Data items:
= = = =
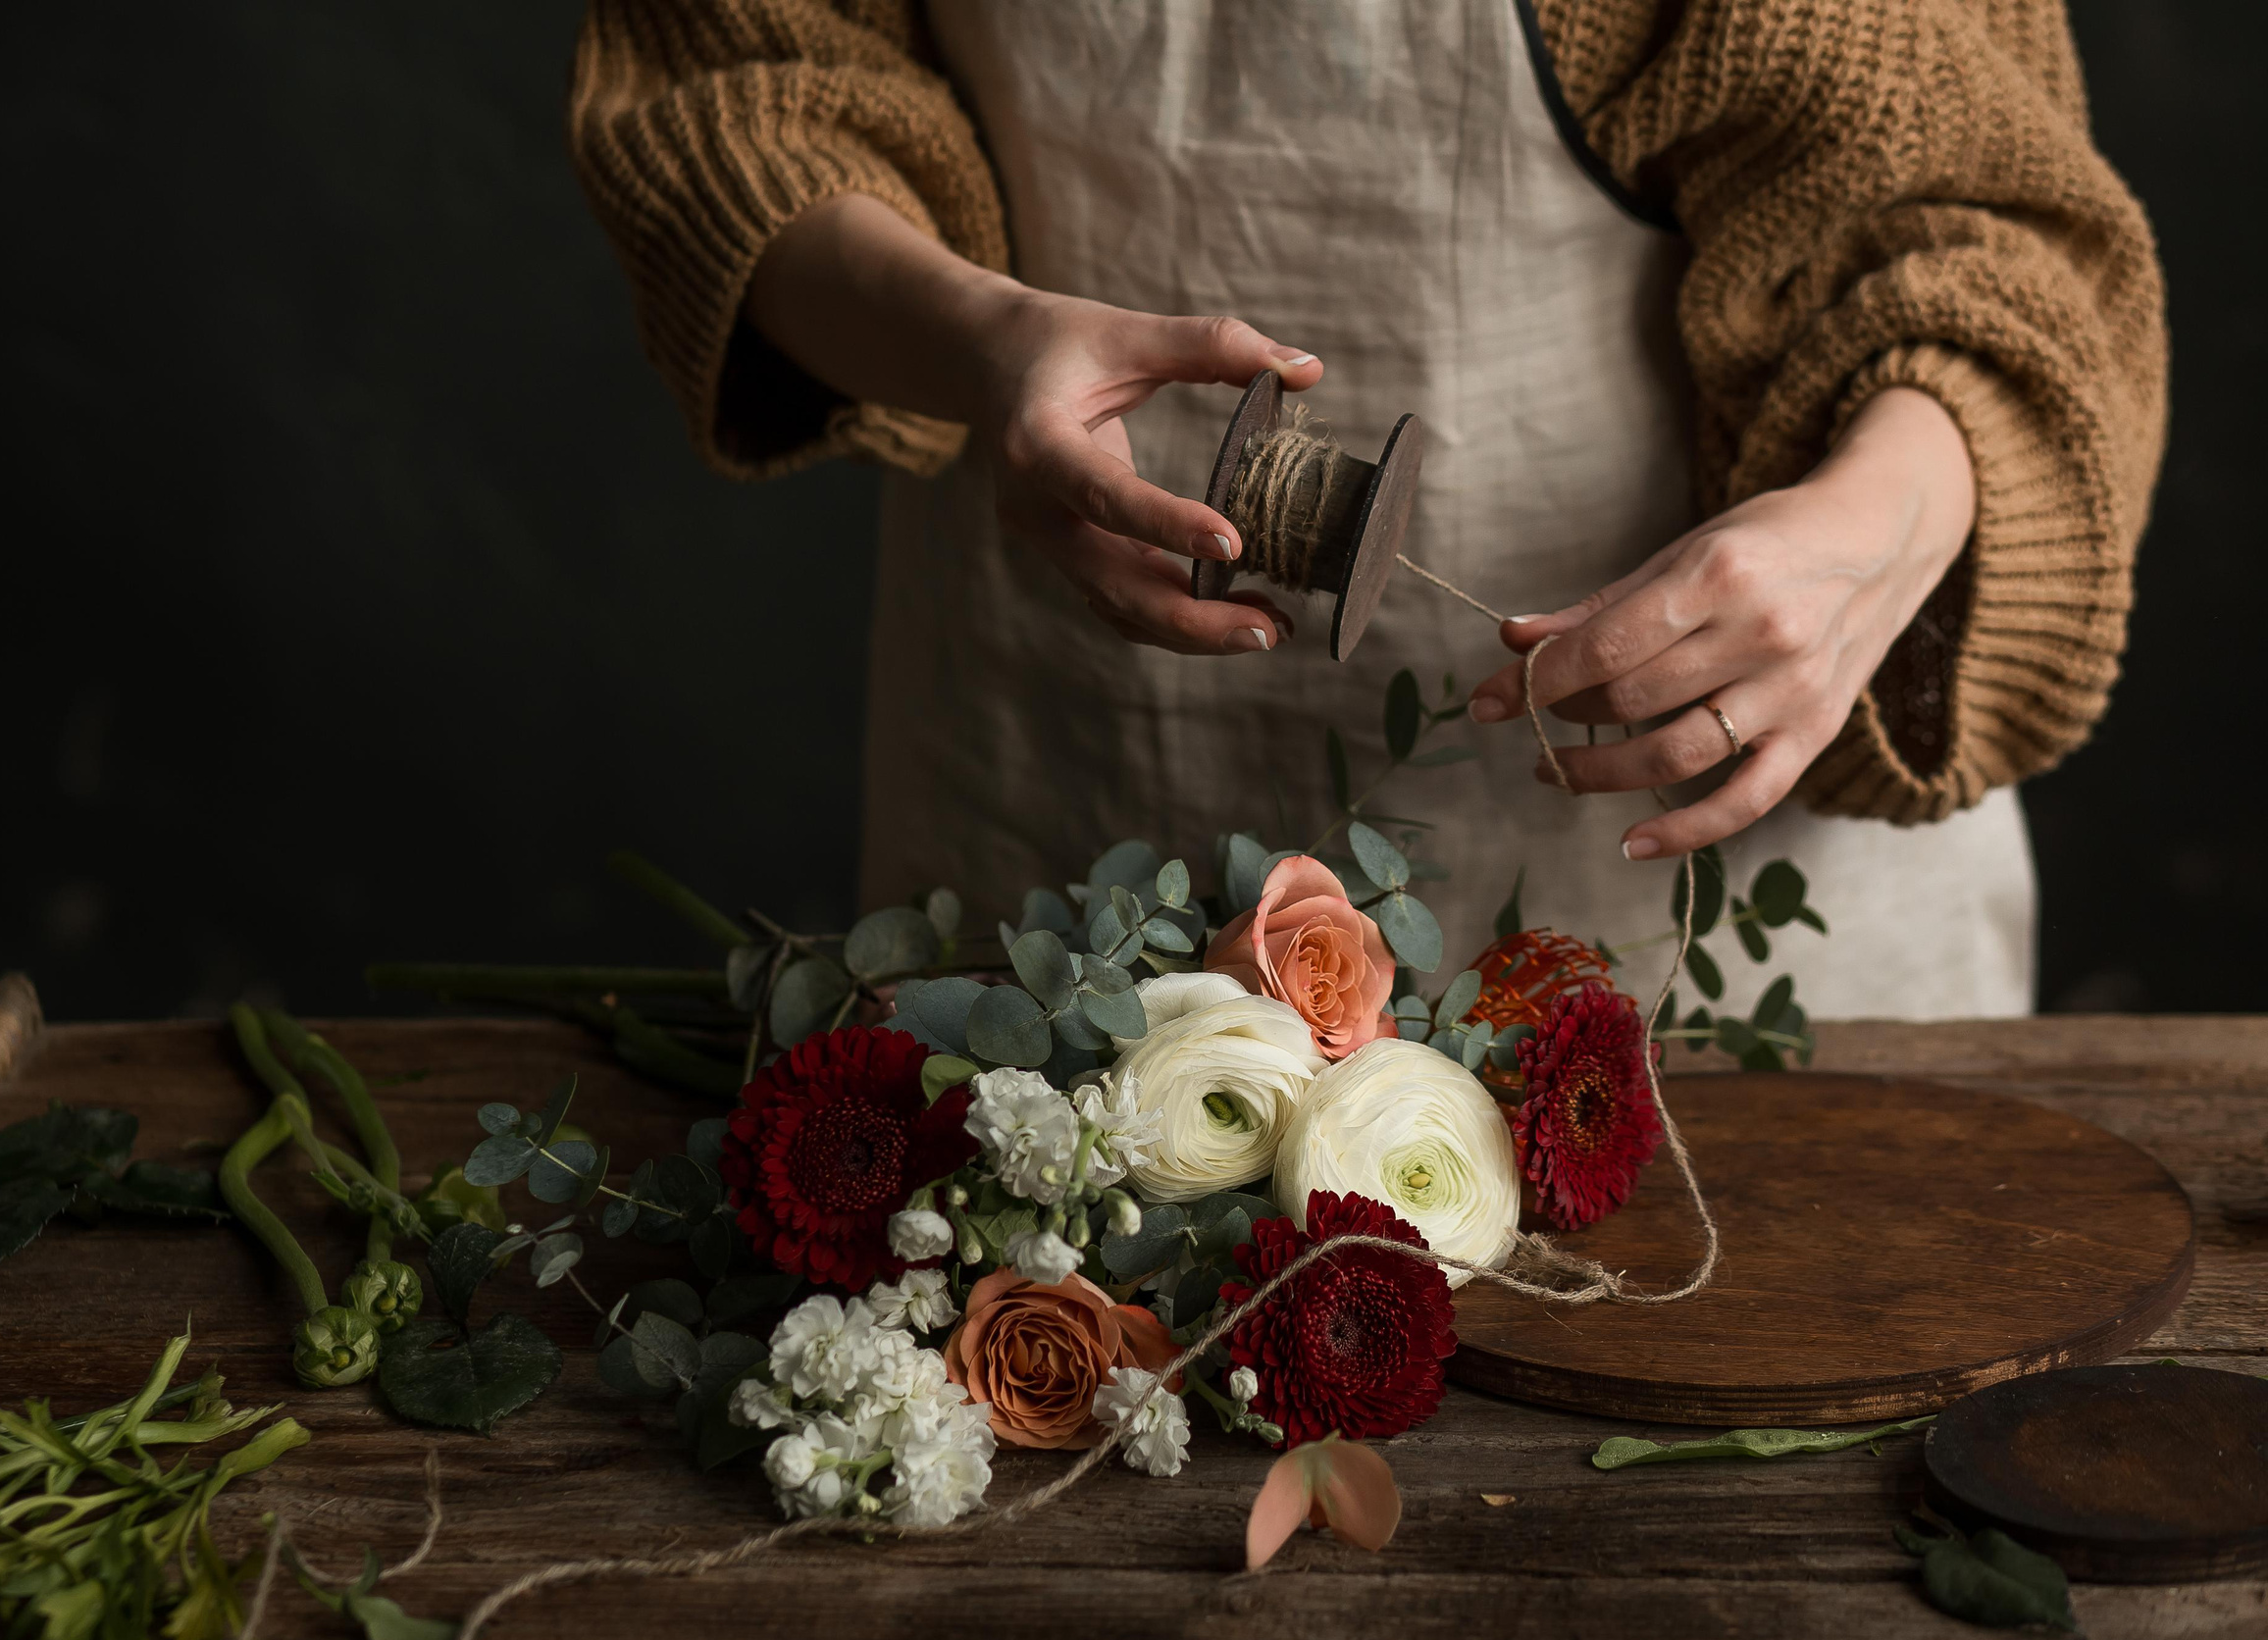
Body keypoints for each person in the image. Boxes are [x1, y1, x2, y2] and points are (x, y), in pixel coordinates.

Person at [568, 1, 2164, 1017]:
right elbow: (743, 90)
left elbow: (1982, 231)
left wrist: (1872, 528)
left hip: (1705, 967)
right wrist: (984, 344)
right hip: (1075, 889)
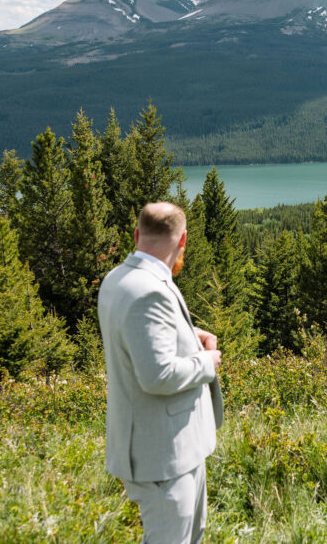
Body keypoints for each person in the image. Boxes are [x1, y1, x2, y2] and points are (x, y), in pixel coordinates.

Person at [98, 201, 224, 543]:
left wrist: (187, 336)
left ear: (138, 235)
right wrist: (207, 363)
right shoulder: (149, 291)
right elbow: (157, 375)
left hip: (173, 448)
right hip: (162, 455)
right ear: (182, 240)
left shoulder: (118, 279)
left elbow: (136, 339)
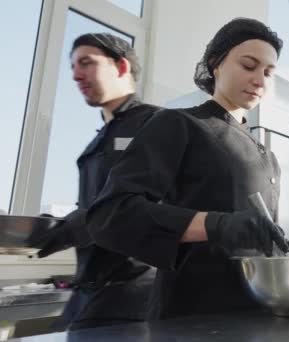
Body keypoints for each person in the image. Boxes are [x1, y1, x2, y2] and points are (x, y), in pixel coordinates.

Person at [86, 18, 289, 320]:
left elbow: (251, 238)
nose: (260, 81)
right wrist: (216, 225)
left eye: (268, 72)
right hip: (192, 315)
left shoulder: (267, 156)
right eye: (249, 66)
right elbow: (110, 216)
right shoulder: (178, 124)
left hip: (259, 314)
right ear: (216, 64)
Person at [30, 33, 160, 330]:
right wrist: (52, 226)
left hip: (131, 294)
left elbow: (150, 208)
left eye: (86, 63)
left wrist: (73, 227)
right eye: (73, 67)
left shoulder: (158, 123)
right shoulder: (99, 141)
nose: (76, 75)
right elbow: (96, 207)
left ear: (121, 67)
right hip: (88, 293)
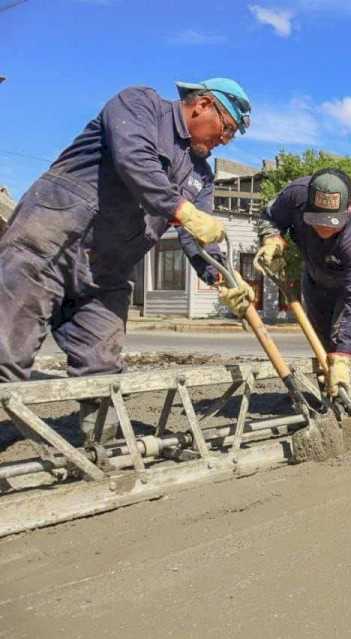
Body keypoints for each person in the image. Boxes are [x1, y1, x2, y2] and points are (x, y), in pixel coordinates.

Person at [0, 78, 253, 443]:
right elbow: (134, 160)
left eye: (231, 136)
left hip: (106, 275)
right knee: (7, 348)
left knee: (103, 367)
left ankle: (99, 453)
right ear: (203, 104)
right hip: (48, 244)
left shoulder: (201, 175)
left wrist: (222, 277)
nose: (224, 140)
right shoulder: (141, 105)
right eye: (226, 128)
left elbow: (197, 237)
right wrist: (180, 209)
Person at [252, 168, 351, 397]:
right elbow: (270, 217)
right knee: (321, 337)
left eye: (332, 222)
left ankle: (349, 400)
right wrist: (271, 239)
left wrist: (344, 355)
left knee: (343, 341)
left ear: (348, 209)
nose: (324, 228)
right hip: (317, 270)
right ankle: (327, 396)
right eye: (318, 220)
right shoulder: (295, 195)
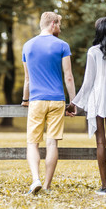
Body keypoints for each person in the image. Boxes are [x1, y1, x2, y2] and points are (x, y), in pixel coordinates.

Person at [71, 16, 106, 196]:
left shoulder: (93, 51)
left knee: (100, 142)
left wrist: (75, 103)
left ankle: (104, 187)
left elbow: (88, 82)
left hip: (97, 100)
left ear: (100, 31)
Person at [21, 11, 76, 195]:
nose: (59, 28)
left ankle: (35, 179)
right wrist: (73, 102)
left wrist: (24, 100)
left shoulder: (27, 46)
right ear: (53, 24)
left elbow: (27, 79)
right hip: (57, 100)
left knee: (32, 143)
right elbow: (68, 77)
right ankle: (46, 185)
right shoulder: (62, 45)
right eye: (59, 24)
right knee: (51, 143)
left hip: (36, 100)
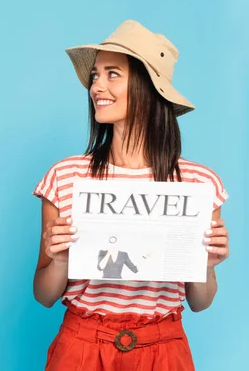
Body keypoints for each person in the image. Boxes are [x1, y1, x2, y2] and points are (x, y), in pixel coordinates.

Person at [32, 20, 230, 370]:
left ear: (148, 87)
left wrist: (207, 266)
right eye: (95, 75)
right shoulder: (65, 176)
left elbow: (200, 302)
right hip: (81, 347)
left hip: (163, 349)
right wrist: (59, 259)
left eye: (112, 74)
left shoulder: (199, 184)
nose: (96, 87)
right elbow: (44, 295)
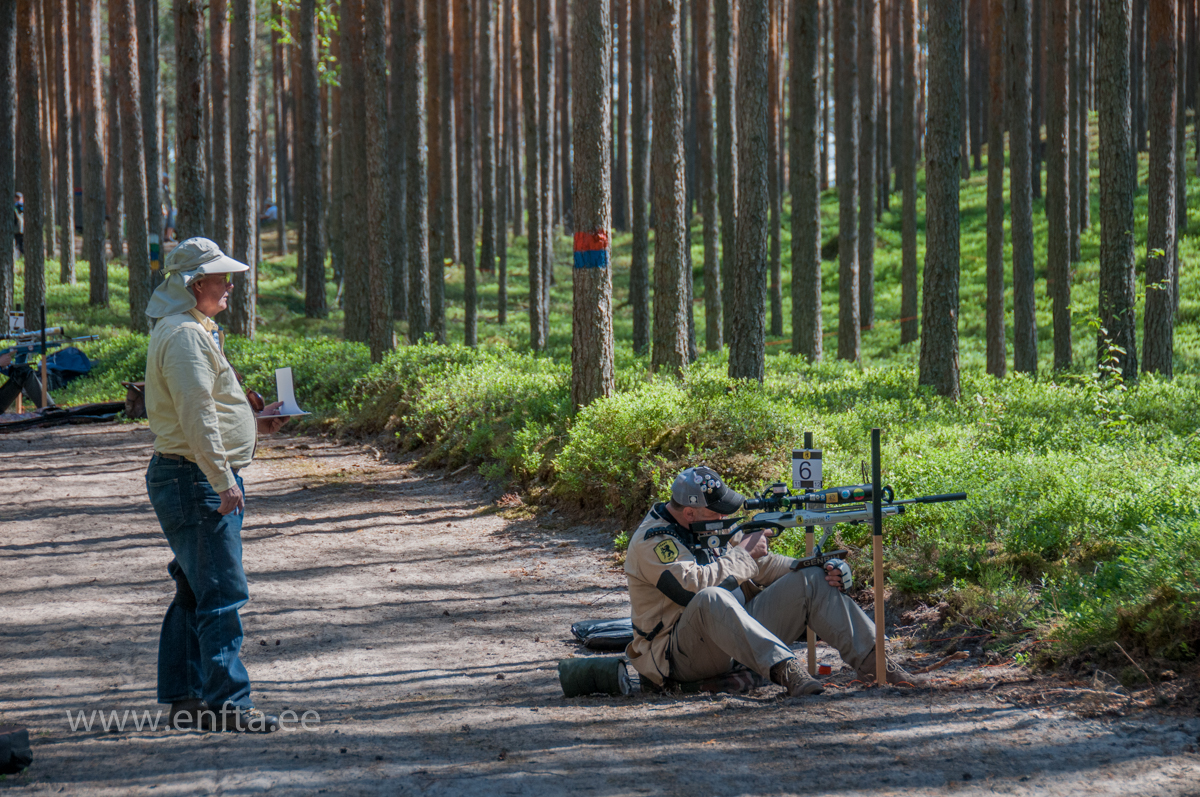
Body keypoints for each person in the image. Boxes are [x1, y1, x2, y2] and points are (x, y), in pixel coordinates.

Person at [143, 237, 289, 733]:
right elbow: (197, 416)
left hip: (190, 474)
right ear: (194, 284)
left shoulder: (190, 328)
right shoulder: (184, 335)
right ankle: (230, 706)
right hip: (195, 477)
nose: (230, 286)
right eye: (221, 278)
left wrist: (255, 423)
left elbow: (209, 408)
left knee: (194, 588)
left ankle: (186, 699)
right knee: (222, 592)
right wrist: (223, 481)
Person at [624, 465, 922, 696]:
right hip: (678, 656)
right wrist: (743, 553)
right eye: (717, 511)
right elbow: (691, 589)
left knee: (810, 579)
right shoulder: (652, 541)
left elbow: (760, 566)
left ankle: (877, 664)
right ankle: (788, 671)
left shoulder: (704, 525)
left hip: (734, 638)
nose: (724, 517)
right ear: (689, 513)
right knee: (711, 597)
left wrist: (814, 567)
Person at [13, 192, 23, 256]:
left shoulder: (15, 207)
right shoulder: (23, 206)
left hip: (16, 228)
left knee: (17, 243)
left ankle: (18, 255)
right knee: (21, 243)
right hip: (22, 228)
= = = =
Each line above that has the word "ankle" should be copied.

*Completed task:*
left ankle: (99, 453)
left ankle: (349, 400)
right ankle: (327, 396)
left ankle: (104, 187)
left ankle: (35, 179)
right ankle: (46, 185)
right ankle: (230, 706)
left ankle: (186, 699)
left ankle: (877, 664)
right ankle: (788, 671)
left ankle: (18, 255)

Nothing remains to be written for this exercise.